Have I missed something or are these frames inherently noisy?

I haven't replaced the wheelset as it was quiet on another bike but that is about the last thing I can think of.

Thoughts?

55/Rad


----------



## Amsmoore (Jun 11, 2008)

Its a noisy bike. They creak and groan alot.


----------



## DRLski (Apr 26, 2003)

I don't own one, though I wish I did, but I would try swapping the wheelset, I had the same issue on one of my bikes and after pulling my hair out it ended up being the rear wheel. Still haven't figured out what is wrong with the wheel, just swapped it and the noise is now gone. Good luck finding it though, I'm kind of anal about noises coming from my bikes as well so I know how you feel


----------



## kupe (Sep 20, 2005)

I had the "creaks" a while back. Tightened water bottle cage bolts and lubed the face plates on my pedals. No more creaks. Good luck finding it!


----------



## emarowitz (Aug 28, 2006)

Hi - I had the same bike that was driving me crazy - turned out to be the seat tube. Cleaned and lubricated with special lube designed for Carbon Seat Tubes and Vola! No more creek!! Hope this helps...


----------



## rbarrosa (Jun 25, 2006)

I just drove my LBS nuts with a similar problem. The noise maker turned out to be the cassette lock ring on my rear wheel (SRAM Red cassette) was a little loose. Tightened that up and its been quiet ever since. You might want to try that.

Rick


----------



## jmess (Aug 24, 2006)

+1 but with a shimano. I do a lot of climbing and the cassette lock ring always seems to loosen up every 500 miles or so. I have used a torque wrench to make sure it was tightened correctly.


----------



## BunnV (Sep 7, 2005)

*Annoying noise here too*



rbarrosa said:


> I just drove my LBS nuts with a similar problem. The noise maker turned out to be the cassette lock ring on my rear wheel (SRAM Red cassette) was a little loose. Tightened that up and its been quiet ever since. You might want to try that.
> 
> Rick


I have a noise coming from the back of my Orca too. I have a SRAM Rival/Force cassette...maybe you've helped solve my noise!


----------



## amos (Apr 7, 2006)

For me, my mysterious creak that I thought was the BB was actually the lower headset bearing. Dropped the fork down, cleaned it up and it's gone now.


----------



## 55/Rad (Sep 25, 2004)

After 3 weeks of taking apart and rebuilding, including changing out the BB and crank, I finally discovered the cause. 
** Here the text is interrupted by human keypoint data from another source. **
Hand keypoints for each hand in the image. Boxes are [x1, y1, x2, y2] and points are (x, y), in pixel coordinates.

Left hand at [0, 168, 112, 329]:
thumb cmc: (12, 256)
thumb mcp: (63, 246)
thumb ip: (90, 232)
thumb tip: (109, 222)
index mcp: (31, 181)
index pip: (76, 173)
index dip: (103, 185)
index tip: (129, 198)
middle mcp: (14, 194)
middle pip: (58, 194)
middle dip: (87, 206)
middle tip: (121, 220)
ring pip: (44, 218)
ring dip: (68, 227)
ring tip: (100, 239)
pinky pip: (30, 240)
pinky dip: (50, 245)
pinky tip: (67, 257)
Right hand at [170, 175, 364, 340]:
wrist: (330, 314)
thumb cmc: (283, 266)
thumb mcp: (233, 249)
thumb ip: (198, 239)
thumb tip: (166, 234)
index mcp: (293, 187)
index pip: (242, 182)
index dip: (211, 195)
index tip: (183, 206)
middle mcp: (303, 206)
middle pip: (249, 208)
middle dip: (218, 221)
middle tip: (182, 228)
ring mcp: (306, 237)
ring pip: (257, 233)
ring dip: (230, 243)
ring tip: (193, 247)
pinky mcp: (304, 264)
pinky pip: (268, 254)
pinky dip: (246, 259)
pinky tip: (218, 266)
Rear wheel hub. Which sucks but is fixable. For now, I'm riding with another set on and enjoying the silence.

Thanks for the suggestions.

55/Rad


----------



## BunnV (Sep 7, 2005)

55/Rad said:


> After 3 weeks of taking apart and rebuilding, including changing out the BB and crank, I finally discovered the cause.
> 
> Rear wheel hub. Which sucks but is fixable. For now, I'm riding with another set on and enjoying the silence.
> 
> ...


I tighted the lockring on my SRAM cassette and that took care of one creak. But I still have creak under power (standing) that is making me crazy. :mad2:


----------



## Amsmoore (Jun 11, 2008)

BunnV said:


> I tighted the lockring on my SRAM cassette and that took care of one creak. But I still have creak under power (standing) that is making me crazy. :mad2:


Spoke Tension? Chainring bolts?


----------



## BunnV (Sep 7, 2005)

*good advice, no dice...*



Amsmoore said:


> Spoke Tension? Chainring bolts?


Thanks for the tips. I did a very unscientific spoke tension test (tapped each one and listened for the sound). They all feel tight and ring basically the same tone. I did find two slightly loose chainring bolts but it didn't make a difference in the creak. I took the seat post completely off to eliminate that possibility. I think the sound is coming from the rear hub. I know the cassette is tight so maybe the hub needs attention.


----------